Travail à réaliser
A. Indiquez si chacune des affirmations suivantes s'accorde avec le texte sur la condamnation de l'ancien maire de Saint-Cyprien, en répondant par oui ou par non et en citant les mots exacts qui tranchent. (i) L'ancien maire a été condamné à payer une amende de 30 000 euros. (ii) La délibération du conseil municipal présidée par l'ancien maire a eu lieu le 11 juin 2015. (iii) Le conseil municipal a décidé de céder un terrain communal à une SA HLM dont le maire était aussi administrateur.
B. Poursuivez le texte sur la condamnation de l'ancien maire de Saint-Cyprien à partir de sa dernière phrase.

Texte de la page
Le 11 juin 2015 le Tribunal correctionnel de Perpignan a condamné l'ancien maire de Saint-Cyprien pour prise illégale d'intérêts à 2 ans de prison (dont 1 avec sursis), à une amende de 30 000 euros et à 5 ans de privation des droits civils et civiques. On peut en reparler puisque M. Fontvielle lui-même a publié (dans le blog Ouillade) son courrier au Président de la République et le jugement le concernant. Et il est instructif d'examiner ce qui lui a été reproché notamment au sujet de la délibération du conseil municipal qu'il a présidée, le 17 mars 2009, et qui a décidé de céder un terrain communal à la SA HLM dont il était également administrateur. C'est cette double qualité qui lui est reprochée, ou plus exactement le fait qu'une décision publique ait été prise sous son autorité dans des conditions où cette dualité compromettait l'indépendance et la neutralité requises dans l'exercice de la fonction de maire et le fonctionnement du conseil municipal.

Données fournies
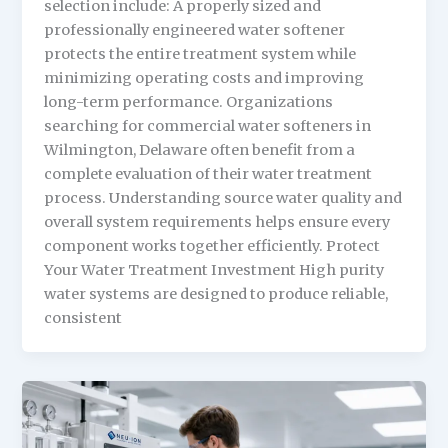
selection include: A properly sized and
professionally engineered water softener
protects the entire treatment system while
minimizing operating costs and improving
long-term performance. Organizations
searching for commercial water softeners in
Wilmington, Delaware often benefit from a
complete evaluation of their water treatment
process. Understanding source water quality and
overall system requirements helps ensure every
component works together efficiently. Protect
Your Water Treatment Investment High purity
water systems are designed to produce reliable,
consistent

Résultats par tâche
A.
(i) Oui : « à une amende de 30 000 euros ».
(ii) Non : « le 17 mars 2009 ».
(iii) Oui : « a décidé de céder un terrain communal à la SA HLM dont il était également administrateur ».

B.
Le jugement précise que le code pénal n'exige pas que soit établi un intérêt matériel ou patrimonial, ni même que la décision prise ait causé un préjudice à la collectivité. Le texte sanctionne la prise d'un "intérêt quelconque", qu'il soit matériel ou moral, direct ou indirect. "Le délit de prise illégale d'intérêt est consommé par le seul fait d'exercer un pouvoir ou une action mettant en péril l'indépendance ou la probité des personnes titulaires de ces pouvoirs au mépris de leur devoir de neutralité." Que le délit ne soit ni avantageux pour le maire, ni préjudiciable pour la commune, ni caché, ni poursuivi par le contrôle préfectoral ne l'absout. L'acte matériel du délit est constitué par la présidence et la signature de la délibération du conseil municipal. L'élément moral, l'intention coupable est caractérisée par le seul fait que l'auteur, M. Fontvielle, a accompli sciemment l'élément matériel du délit. La prise illégale d'intérêt est établie par la dualité de l'autorité qui participe à la décision, sa qualité de maire, mandataire de l'intérêt public, et son autre qualité personnelle qui lui confère un autre intérêt particulier.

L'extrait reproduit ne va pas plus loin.